> _WRITTEN TASK_
Although the entries contain pictures, write out only their text, exactly as it stands.

:: SOURCE RECORDS

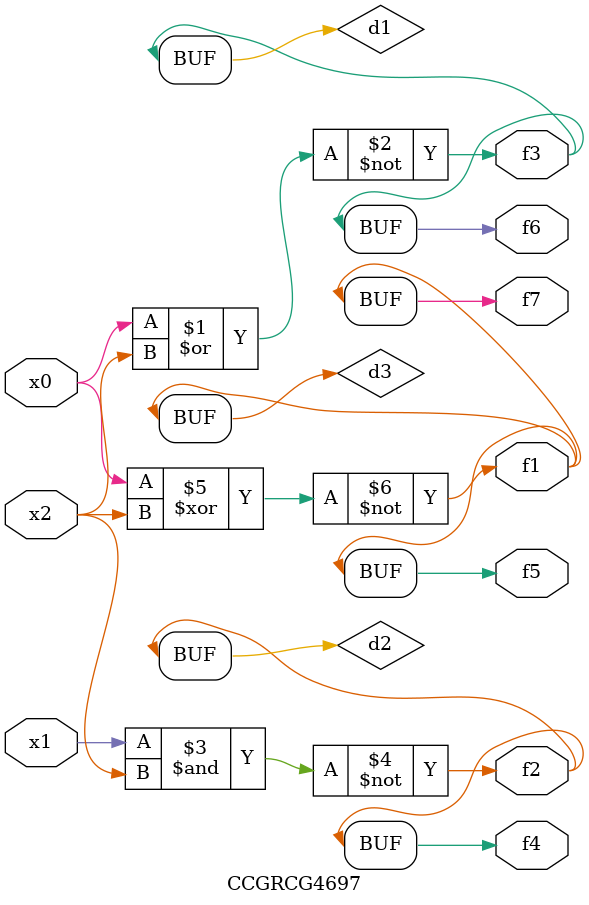
<source format=v>
module CCGRCG4697(
	input x0, x1, x2,
	output f1, f2, f3, f4, f5, f6, f7
);

	wire d1, d2, d3;

	nor (d1, x0, x2);
	nand (d2, x1, x2);
	xnor (d3, x0, x2);
	assign f1 = d3;
	assign f2 = d2;
	assign f3 = d1;
	assign f4 = d2;
	assign f5 = d3;
	assign f6 = d1;
	assign f7 = d3;
endmodule

</source>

::::

> _YOUR SOLUTION_
<source format=v>
module CCGRCG4697(
	input x0, x1, x2,
	output f1, f2, f3, f4, f5, f6, f7
);

	wire d1, d2, d3;

	nor (d1, x0, x2);
	nand (d2, x1, x2);
	xnor (d3, x0, x2);
	assign f1 = d3;
	assign f2 = d2;
	assign f3 = d1;
	assign f4 = d2;
	assign f5 = d3;
	assign f6 = d1;
	assign f7 = d3;
endmodule

</source>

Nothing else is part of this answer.